* _SELECTED EXCERPT_
# Buying scraps



## LaurenceOs (Jun 9, 2009)

Theres a bloke on ebay selling bags of oldschool chips for the purpose of pm recovery... is it worth it? nearly 7oz of chips for less than $1


----------



## leavemealone (Jun 9, 2009)

It depends on a number of factors.First and foremost,what is the shipping? Next what kind of ships,and are they on anything or are they by themselves.Then look at his feedback,and time left in the auction.If theres 6 days and 22 hours left in the auction,theres a good chance that they will go much higher.You can always look at his completed listings and see if he sold any others like them and how much did they go for or see if anyone else sold some like them.
Hope this helps.
Johnny


----------



## LaurenceOs (Jun 9, 2009)

You sir are a legend, always there to help 


> UP FOR AUCTION CONSIDERATION IS THE FOLLOWING ITEMS : VARIOUS OLDER CPU MEMORY SCRAP CHIPS FOR PRECIOUS METAL PROCESSING ! TOTAL WEIGHT IS 6.38 OUNCES. THESE ARE OLDER CHIPS FROM THE 1980'S UP.


He has 3500 and 100%, BUT £12 shipping... didnt see that bit lol


----------



## leavemealone (Jun 9, 2009)

Ok I know the seller and he is legitimate.I would ask him if you won a bunch of auctions if he would place everything in a flat rate international box.Im sure he won't mind.but as you can see he has several auctions like this one all starting at .99 cents.Just a thought.If you dont want to chance it,I can send you some low grade stuff for you to play with,just pay for shipping.If you want to PM me your address I'll throw some stuff together and you can paypal me the shipping after you get the box.
Johnny


----------



## LaurenceOs (Jun 9, 2009)

You're not serious?!? You'd do that? 

That'd be fantastic... Seems wrong almost lol
Do you really have that much around? I've been looking at all sorts of avenues today for getting my scraps and this is something i would like to do on the side.

I'll PM you.. Im trying my best not to bombard you with Q's, i research as much as i can on the net but sometimes the answers are only with you guys.

Many thanks, a rare kindness!

Laurence.


----------



## leavemealone (Jun 9, 2009)

* _COMPLETE THE FOLLOWING_
(1) Which factors does leavemealone tell LaurenceOs to check before buying the chips in the buying scraps thread?
(2) What total weight does the auction listing quoted in the buying scraps thread give for the chips?
The data after this point has no connection to the buying scraps thread.

* _EXTRACTED ENTRIES_
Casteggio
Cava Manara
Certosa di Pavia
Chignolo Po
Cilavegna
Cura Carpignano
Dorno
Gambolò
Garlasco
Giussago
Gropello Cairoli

* _RESULTS FOR EACH TASK_
(1)
- The shipping cost
- What kind of chips they are, and whether they are on anything or by themselves
- The seller's feedback
- The time left in the auction
- Completed listings, to see whether he or anyone else sold similar chips and what they went for

(2) 6.38 ounces.